After completing: What did each operation teach you about how transformers process sequences?
💻 Aaliyah's Exercise
Implement these without looking at the solutions:
def batch_and_channels_first(img):
"""
Input: (H, W, C) image
Output: (1, C, H, W) batched tensor
"""
# Your code here
pass
def flatten_for_linear(x):
"""
Input: (B, C, H, W) batch of images
Output: (B, C*H*W) flattened for linear layer
"""
# Your code here
pass
📚 Maneesha's Reflection
Don't implement anything. Instead, answer:
Why does PyTorch use (batch, channels, height, width) order instead of (batch, height, width, channels)?

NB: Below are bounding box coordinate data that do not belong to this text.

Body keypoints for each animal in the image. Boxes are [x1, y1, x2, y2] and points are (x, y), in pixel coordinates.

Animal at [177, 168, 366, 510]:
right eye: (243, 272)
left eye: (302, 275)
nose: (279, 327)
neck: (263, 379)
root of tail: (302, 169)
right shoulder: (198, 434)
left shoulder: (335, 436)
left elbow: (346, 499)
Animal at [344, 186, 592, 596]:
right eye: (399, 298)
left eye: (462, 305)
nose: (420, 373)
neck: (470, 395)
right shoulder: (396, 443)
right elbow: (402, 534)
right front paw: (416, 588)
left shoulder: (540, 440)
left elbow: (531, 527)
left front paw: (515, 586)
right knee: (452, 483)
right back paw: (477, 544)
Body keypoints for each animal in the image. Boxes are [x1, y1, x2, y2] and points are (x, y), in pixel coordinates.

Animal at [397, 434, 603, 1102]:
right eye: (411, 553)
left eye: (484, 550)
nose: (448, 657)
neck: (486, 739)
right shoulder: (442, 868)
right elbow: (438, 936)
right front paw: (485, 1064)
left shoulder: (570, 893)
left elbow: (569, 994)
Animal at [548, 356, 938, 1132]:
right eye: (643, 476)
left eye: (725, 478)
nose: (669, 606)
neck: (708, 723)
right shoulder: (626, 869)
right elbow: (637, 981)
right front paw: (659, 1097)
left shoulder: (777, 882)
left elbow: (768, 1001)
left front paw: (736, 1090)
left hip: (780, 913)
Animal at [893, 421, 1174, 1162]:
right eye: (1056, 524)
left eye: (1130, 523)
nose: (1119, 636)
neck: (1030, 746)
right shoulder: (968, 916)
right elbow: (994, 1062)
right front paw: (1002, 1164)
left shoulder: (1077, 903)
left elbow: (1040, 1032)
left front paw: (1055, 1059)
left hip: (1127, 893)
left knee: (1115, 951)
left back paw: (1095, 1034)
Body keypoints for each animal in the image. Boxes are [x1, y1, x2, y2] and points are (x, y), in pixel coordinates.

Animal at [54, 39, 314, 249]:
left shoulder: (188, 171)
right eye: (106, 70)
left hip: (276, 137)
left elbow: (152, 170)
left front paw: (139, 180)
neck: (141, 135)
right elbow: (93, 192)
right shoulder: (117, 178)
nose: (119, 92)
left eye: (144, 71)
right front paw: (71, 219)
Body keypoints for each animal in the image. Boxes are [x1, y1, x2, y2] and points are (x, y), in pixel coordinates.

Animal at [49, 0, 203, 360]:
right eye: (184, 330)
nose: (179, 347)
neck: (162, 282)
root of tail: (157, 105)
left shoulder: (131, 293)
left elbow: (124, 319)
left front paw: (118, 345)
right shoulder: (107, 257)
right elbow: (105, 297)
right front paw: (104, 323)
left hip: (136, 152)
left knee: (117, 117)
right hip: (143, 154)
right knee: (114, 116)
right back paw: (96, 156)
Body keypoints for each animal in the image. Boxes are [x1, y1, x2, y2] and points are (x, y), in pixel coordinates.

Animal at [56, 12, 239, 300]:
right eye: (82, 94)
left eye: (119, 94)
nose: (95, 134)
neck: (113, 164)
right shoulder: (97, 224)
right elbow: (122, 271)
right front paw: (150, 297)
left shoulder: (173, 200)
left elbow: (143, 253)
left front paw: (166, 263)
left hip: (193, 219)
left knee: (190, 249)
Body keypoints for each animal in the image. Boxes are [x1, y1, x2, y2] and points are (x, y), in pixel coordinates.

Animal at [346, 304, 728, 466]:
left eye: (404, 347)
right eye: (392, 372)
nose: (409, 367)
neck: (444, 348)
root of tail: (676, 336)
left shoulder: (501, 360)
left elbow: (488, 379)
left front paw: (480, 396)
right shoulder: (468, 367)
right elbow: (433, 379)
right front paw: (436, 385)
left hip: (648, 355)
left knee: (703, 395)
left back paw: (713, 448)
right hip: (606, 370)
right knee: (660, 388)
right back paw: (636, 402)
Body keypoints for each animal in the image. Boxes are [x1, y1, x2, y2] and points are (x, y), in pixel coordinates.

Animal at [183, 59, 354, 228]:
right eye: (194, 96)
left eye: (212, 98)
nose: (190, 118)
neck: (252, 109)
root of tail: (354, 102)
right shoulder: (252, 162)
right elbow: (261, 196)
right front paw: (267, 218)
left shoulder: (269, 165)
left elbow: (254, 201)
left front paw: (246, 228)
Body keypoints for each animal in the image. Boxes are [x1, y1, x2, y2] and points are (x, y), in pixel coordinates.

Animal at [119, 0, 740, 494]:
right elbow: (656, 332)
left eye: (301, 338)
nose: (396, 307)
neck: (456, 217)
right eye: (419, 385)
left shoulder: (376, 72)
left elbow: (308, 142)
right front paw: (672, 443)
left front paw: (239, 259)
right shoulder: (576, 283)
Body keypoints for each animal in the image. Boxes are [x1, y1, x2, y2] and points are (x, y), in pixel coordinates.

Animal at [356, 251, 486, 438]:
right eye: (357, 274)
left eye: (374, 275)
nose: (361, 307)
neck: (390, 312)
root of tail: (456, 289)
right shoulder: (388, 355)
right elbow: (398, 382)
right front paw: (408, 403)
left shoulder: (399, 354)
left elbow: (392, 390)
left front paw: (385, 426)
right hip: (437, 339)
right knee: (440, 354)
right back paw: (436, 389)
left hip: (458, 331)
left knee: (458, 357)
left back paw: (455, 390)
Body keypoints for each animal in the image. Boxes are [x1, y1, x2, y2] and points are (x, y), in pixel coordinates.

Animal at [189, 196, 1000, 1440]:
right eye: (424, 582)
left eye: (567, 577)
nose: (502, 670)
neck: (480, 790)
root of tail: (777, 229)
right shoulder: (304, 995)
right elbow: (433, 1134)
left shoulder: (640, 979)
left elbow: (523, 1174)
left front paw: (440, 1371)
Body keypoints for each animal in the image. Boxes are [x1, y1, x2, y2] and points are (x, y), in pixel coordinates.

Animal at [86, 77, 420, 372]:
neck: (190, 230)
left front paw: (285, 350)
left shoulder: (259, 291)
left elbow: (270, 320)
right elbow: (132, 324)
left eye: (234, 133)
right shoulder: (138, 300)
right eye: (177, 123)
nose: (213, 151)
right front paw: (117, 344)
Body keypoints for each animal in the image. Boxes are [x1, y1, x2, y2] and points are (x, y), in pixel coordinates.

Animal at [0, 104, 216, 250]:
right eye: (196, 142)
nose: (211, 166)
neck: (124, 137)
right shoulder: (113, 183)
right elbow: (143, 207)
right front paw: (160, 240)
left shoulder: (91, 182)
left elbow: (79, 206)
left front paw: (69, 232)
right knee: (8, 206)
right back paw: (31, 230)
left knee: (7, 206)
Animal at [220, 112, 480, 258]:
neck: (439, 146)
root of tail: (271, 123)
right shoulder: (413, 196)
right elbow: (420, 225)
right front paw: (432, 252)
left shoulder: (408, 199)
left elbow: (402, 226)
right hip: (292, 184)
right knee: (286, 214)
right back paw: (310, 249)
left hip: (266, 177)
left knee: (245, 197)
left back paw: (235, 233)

What's the pedagogical insight here? Why is
einopseasier to learn than raw PyTorch operations?How would you teach einsum to someone with no math background?
Capstone Connection
In your sycophancy evaluation:
- You'll use einsum to compute attention scores
- You'll use rearrange to extract specific attention heads
- You'll need to understand tensor shapes to interpret what the model is "looking at"
Master this now. It's invisible infrastructure for everything that follows.